Teken komen overal voor. Ze zitten op het uiteinde van een takje of een grashalm en laten zich vallen als er een “slachtoffer” langsloopt. Dan bijt de teek zich vast en gaat bloed zuigen. Na enkele dagen laat de teek zich weer vallen om daarna eitjes te gaan leggen. De beet van de teek kan een ontsteking van de huid veroorzaken, vervelend, maar niet ernstig. Erger is dat ze ook ziektes kunnen overdragen, het risico hierop is het grootst na 24-48 uur.

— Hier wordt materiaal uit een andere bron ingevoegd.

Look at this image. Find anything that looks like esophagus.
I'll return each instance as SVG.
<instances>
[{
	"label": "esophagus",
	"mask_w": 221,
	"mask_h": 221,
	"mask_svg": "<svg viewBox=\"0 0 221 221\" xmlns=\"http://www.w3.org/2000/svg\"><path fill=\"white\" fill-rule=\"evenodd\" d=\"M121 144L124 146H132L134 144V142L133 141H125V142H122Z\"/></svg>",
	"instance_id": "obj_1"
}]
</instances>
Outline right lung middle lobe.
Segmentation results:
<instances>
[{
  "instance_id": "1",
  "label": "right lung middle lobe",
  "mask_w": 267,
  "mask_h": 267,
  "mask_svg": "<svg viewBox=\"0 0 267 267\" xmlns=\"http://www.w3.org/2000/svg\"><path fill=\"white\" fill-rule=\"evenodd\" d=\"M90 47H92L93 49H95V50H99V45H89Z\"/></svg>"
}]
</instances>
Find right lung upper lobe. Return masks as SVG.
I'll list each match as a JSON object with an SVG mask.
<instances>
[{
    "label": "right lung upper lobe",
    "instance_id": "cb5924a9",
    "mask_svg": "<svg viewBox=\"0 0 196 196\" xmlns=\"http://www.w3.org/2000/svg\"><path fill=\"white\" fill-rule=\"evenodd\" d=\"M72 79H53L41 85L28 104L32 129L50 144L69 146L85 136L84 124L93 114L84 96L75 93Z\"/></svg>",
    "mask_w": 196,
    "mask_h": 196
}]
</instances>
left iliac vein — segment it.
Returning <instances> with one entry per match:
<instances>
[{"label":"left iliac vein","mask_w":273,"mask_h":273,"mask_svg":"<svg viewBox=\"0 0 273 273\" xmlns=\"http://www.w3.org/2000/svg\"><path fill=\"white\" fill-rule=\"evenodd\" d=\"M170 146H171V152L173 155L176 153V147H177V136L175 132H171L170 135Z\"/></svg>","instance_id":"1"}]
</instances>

Omdat het klimaat de laatste jaren veranderd is, komen deze ziektes ook steeds vaker in Nederland voor.

Ziektes die door teken overgebracht kunnen worden zijn:

  • Lyme: deze ziekte kan zowel voor mens als dier gevaarlijk zijn. De ziekte zorgt voor vage klachten als algeheel ziek zijn, koorts en soms kreupelheid. De diagnose is erg moeilijk te stellen en het voorkomen van de ziekte van Lyme is nog nooit 100% bewezen bij de hond.
  • Babesia: de laatste jaren zijn er in Nederland een aantal gevallen voorgekomen van honden die Babesiose gekregen hebben zonder een bezoek aan het buitenland, na onderzoek zijn er besmette teken gevonden, onder andere in de regio Den Haag, Arnhem en Zeeland.

Bestrijding:

  • Preventie: ook hier voorkomen is beter dan genezen!
  • Als u een teek ziet: verwijderen met speciale tekentang (als de teek binnen 24 uur verwijderd is, is er geen overdracht van ziektes mogelijk) door middel van een draaiende beweging, daarna wondje ontsmetten met bijv. betadine.